Awarded for €26.6 million to Acciona Construcción, in a joint venture with a Balearic company with no experience whatsoever in environmental regeneration projects—but notorious in various cases of political corruption—what could possibly go wrong? After eight years of project assessment, the discrepancy between the budgeted figure (based on all the reports) and the awarded amount (practically half of the budget) already reveals the absurdity of the entire process. Who could be that wrong? Although they naturally try to reduce it to personal responsibility, the mere fact that a contractor with such background remains legally allowed to participate in public tenders in Spain today is a clear reflection of the systemic problem we Spaniards have with the management of our money—and European money as well.

It does not matter if the technical team has never carried out this type of intervention, if the proper machinery is not used, if damage is done to the environment, if project specifications are ignored, if obsolete technology is employed, jeopardizing the entire ecosystem; if 175,000 cubic meters of toxic sludge are buried at the river mouth, if the species listed in the regeneration plan are never planted, if the results of water quality analyses are never published, if shellfish do not breed again or if the sludge remains in the estuary. Should there be protests, we simply fund—again with public money—what has already been squandered, and move on. And then, of course, an official storyteller will come along to tell us “the real truth”, in the voice of his master.

That Spain is different, we already knew—and all this mess is not even the worst of it. Wasting what could have been a benchmark intervention for the desperately needed environmental regeneration of the Iberian Peninsula isn’t the worst either. Nor is the complicit silence of the local press, or that of the ever-rowdy environmental groups—who we repeatedly ask: where were you then, when we needed you most? Nor the fact that the usual crooks think we don’t notice what’s going on, as if we were fools. Not even the proven reality that those who denounce political corruption today behave just as greedily, sectarianly, and tribally the moment they gain power.

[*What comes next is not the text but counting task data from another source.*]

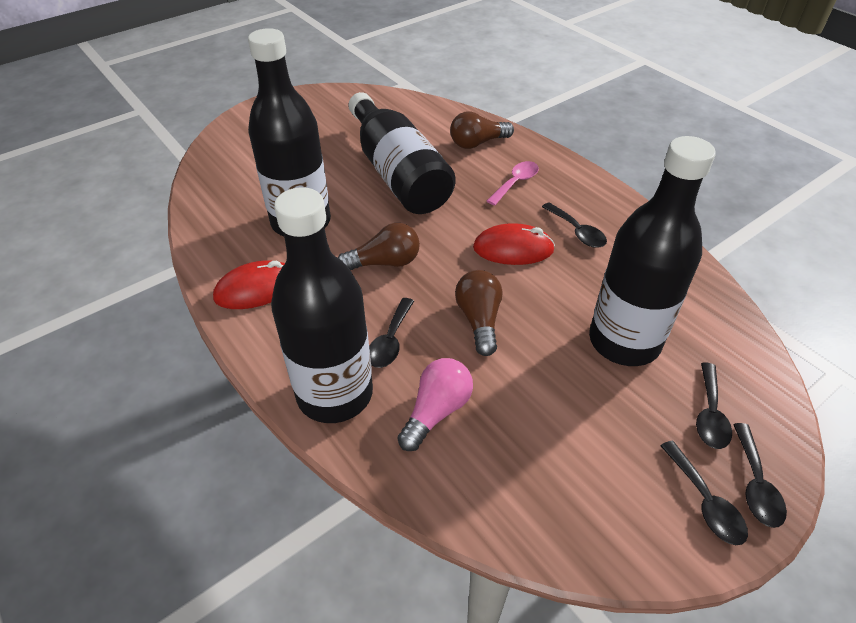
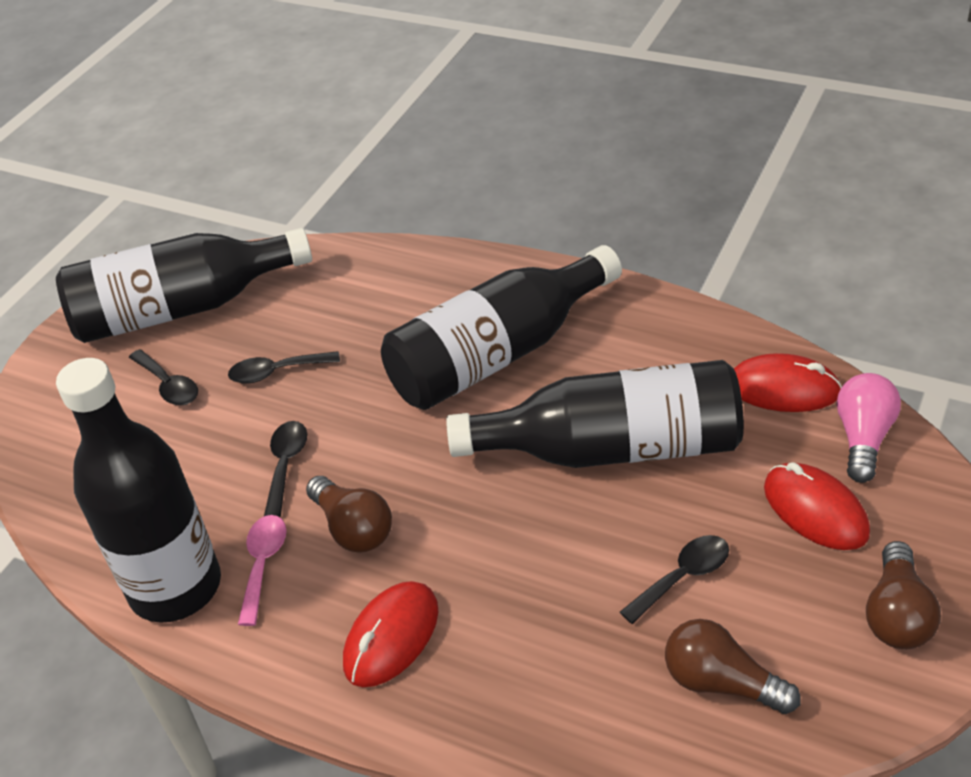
black spoon: 5 -> 4
red mouse: 2 -> 3

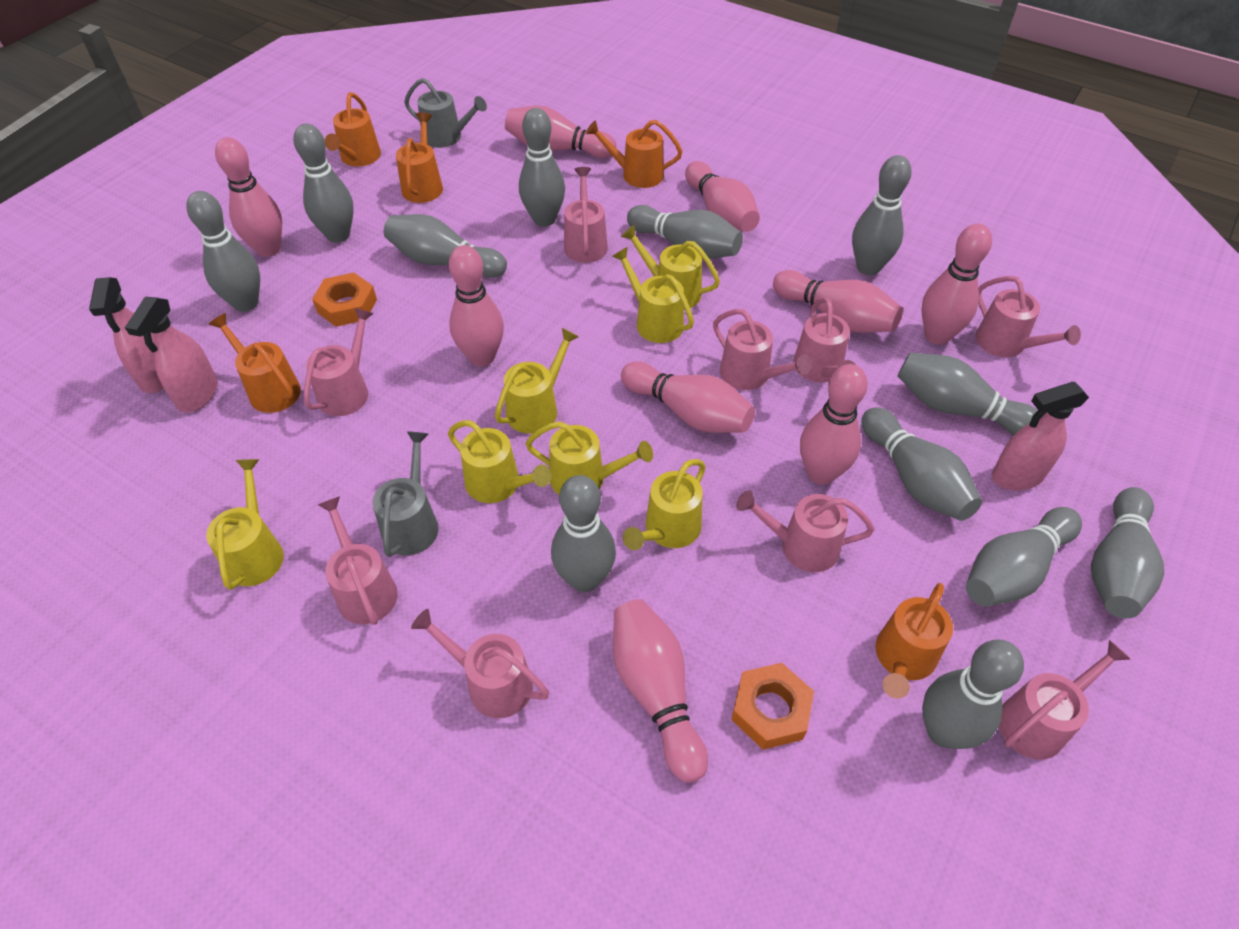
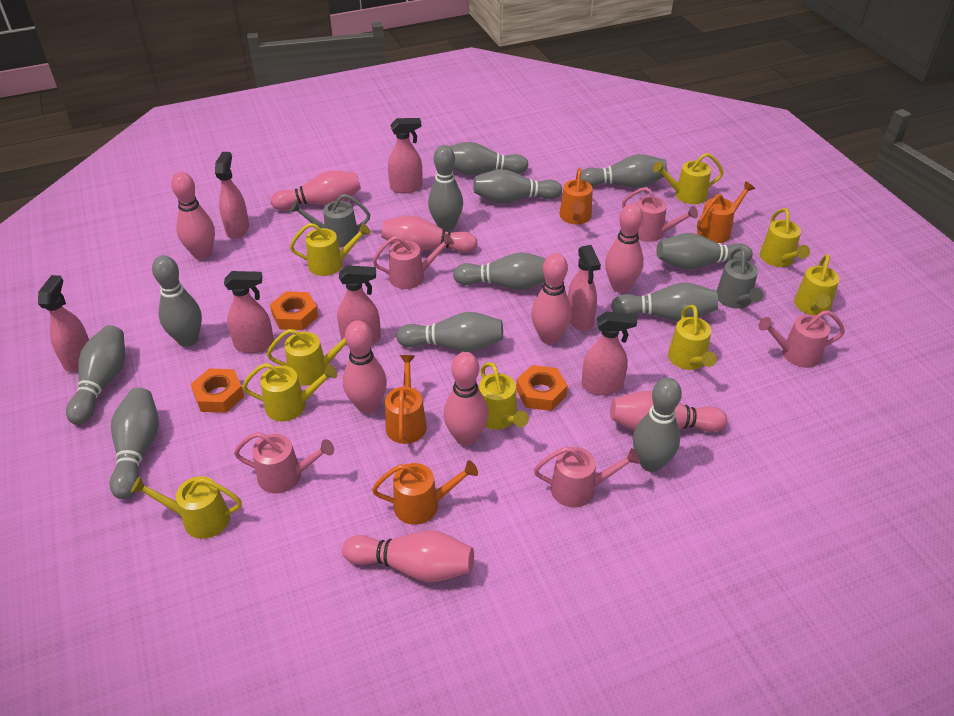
orange nut: 2 -> 3
orange watering can: 5 -> 4
pink spray bottle: 3 -> 7
pink watering can: 9 -> 5
yellow watering can: 7 -> 9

Without a doubt, the hardest part is that intimate and necessary conversation at the family dinner table, when you have to explain to your children that in order to get ahead in Spain, a good command of Photoshop is the only truly valuable skill. Forget education, effort, or ability; what they need is to buy from the trendy dealer and spend their afternoons in the brothel, in order to make the proper connections. And by comparison, smearing oneself with that foul sludge, makes the stench of O Burgo’s toxic mud smell like genuine Chanel No. 5.